NASDAQ wants to bounce on relief that the Fed has spoken
NASDAQ did manage to bounce a little after the Fed made its announcement and had its press conference, but it will take a couple of days for the dust to settle and trading to shift back to focusing on the economic and business outlook for the U.S. economy. Technically, the Fed will actually be doing the same, desperately grasping for straws to ascertain how strong or weak the U.S. economic outlook really is for the coming months.
The market will remain exceptionally volatile as people desperately over-parse the Fed's words to read far more into what the Fed said than they actually said or meant. The top dispute is whether the Fed actually meant to imply that there would be two hikes this year. The dot plot indicates uncertainty even on the Fed's part, but people again seek to over-parse what was actually said.
Meanwhile, Fed funds futures actually pulled back a bit, now indicating barely a 56% chance of liftoff in December, only 38% chance for October, and only a 19% chance for September, with a second hike in March, and a third hike to 1.00% in June. This outlook could easily change as the day progresses and nuances of the Fed and economic outlook are analyzed more carefully. My personal outlook remains that October is the most likely time frame for liftoff, but it all depends on whether or not the economy strengthens or weakens over the next four months. The economy should strengthen somewhat, but that strength is somewhat uncertain and somewhat tentative. Stay tuned.
The Fed itself repeatedly said that people are reading too much into the exact time when liftoff occurs, and repeatedly said that the rate of hikes would be slow and gradual. Clearly Fed funds futures got the message.
NASDAQ futures are up moderately at this moment, indicating a moderate bounce at the open, but as always we must caution that futures and the open are frequently not reliable indicators of the trajectory of the market for the rest of the day.
We could see a nice relief recovery bounce today, but we could just as easily see a renewed sell-off as people realize that the sluggish recovery that keeps the Fed at bay also limits the fundamental growth of most companies. The market will try to look past the immediate economic outlook, but only six to nine months out into the future. Meanwhile traders and short-term speculators will be all over the map as they play the news and also play the volatility over the news.

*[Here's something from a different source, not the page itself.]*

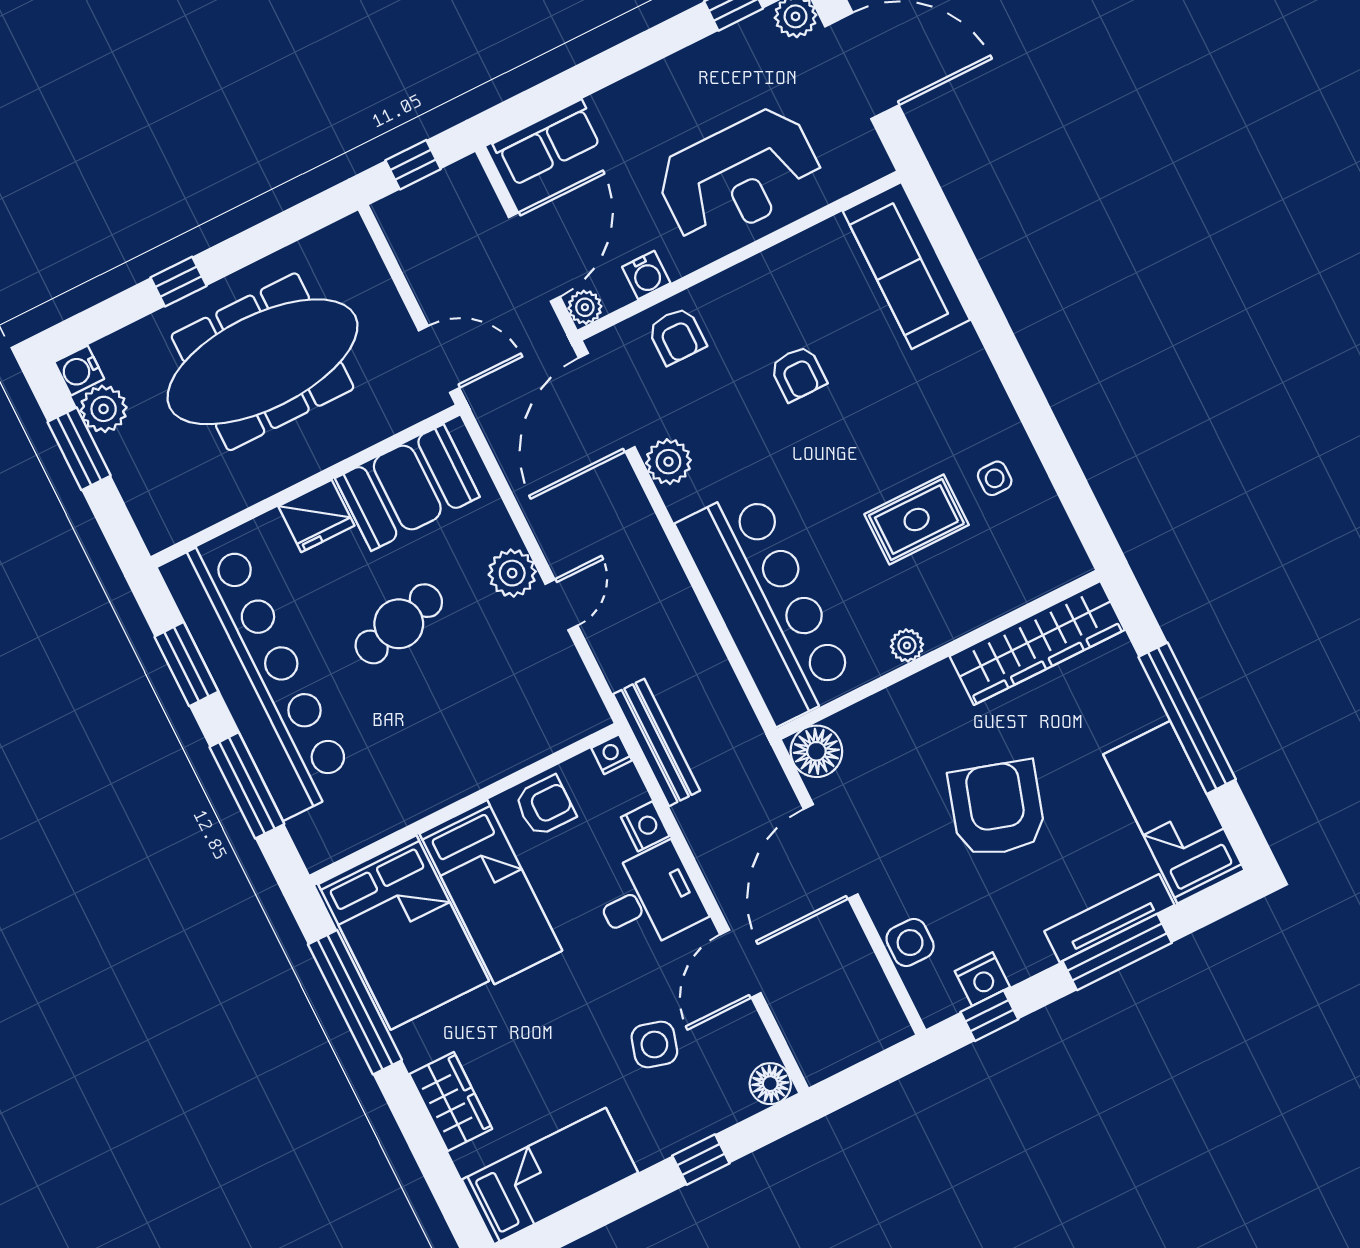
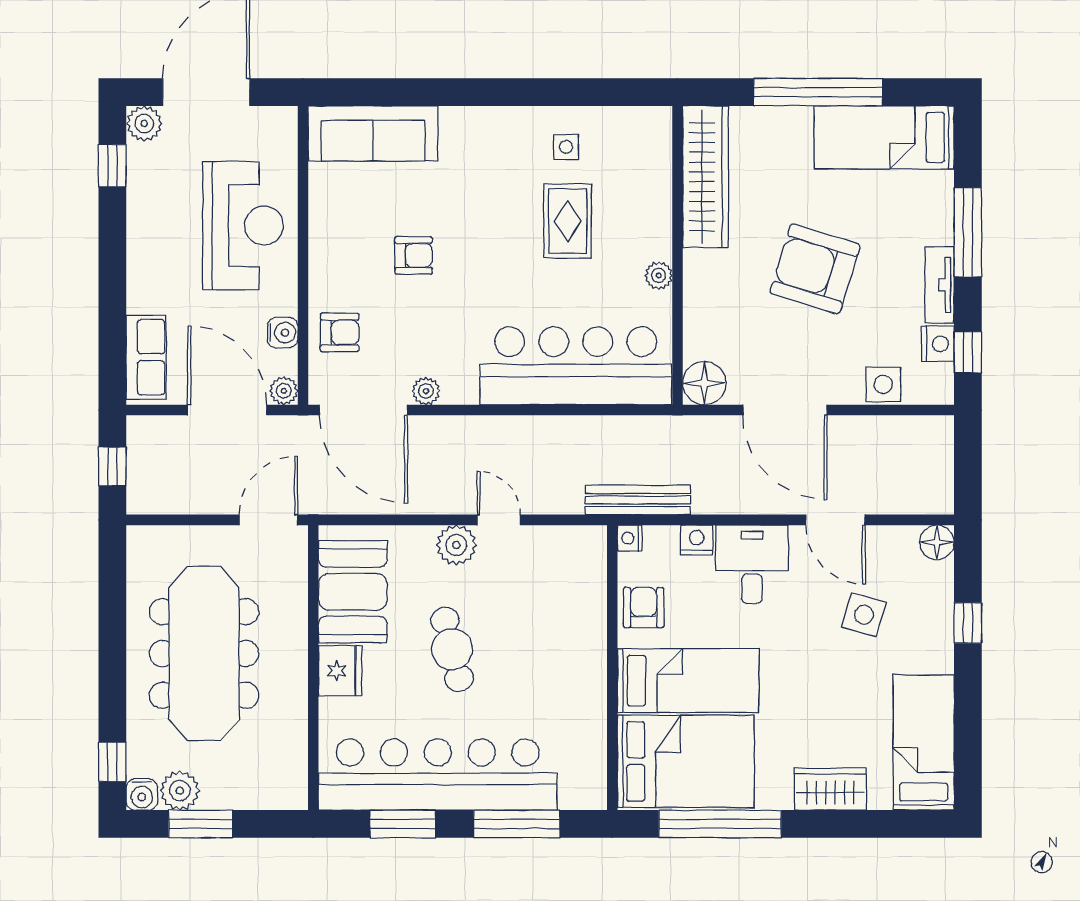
window: (179, 282) -> (112, 762), moved
plant: (668, 462) -> (426, 391), width x0.73, depth x0.73
tv unit: (1109, 918) -> (939, 285), moved, width x0.71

Greece? Still a sideshow focused on intensifying political theater. A deal is still likely, even as the sides talk up the prospect of failure as a negotiating tactic to get the other side to cave. Both sides know that a deal is highly likely and highly desirable, but politically neither side can accept compromise until the eleventh hour when politically it becomes okay to shrug their shoulders and say that they tried. The U.S. stock market may remain wary of a deal, but that's more traders seeking to incite a bit more volatility, rather than a clear bet on the outcome.
NASDAQ remains within striking distance of new highs, which is good, but also adds to the risk that hedge funds could be getting ready to reverse and seek to push the market back down within the wide trading range. Either way, volatility will be the result.
In short, volatility remains king, with equal probabilities for a big up day, a big sell-off, or a modest to moderate rise or fall for the day. Right now, we seem poised for a modest to moderate recovery bounce. The immediate question will be whether people pile on or sell into that rally. Eventually its momentum will peter out sometime today, and then it's back to the hedge funds and whether they wish to push the market higher or reverse and attempt to incite a sell-off.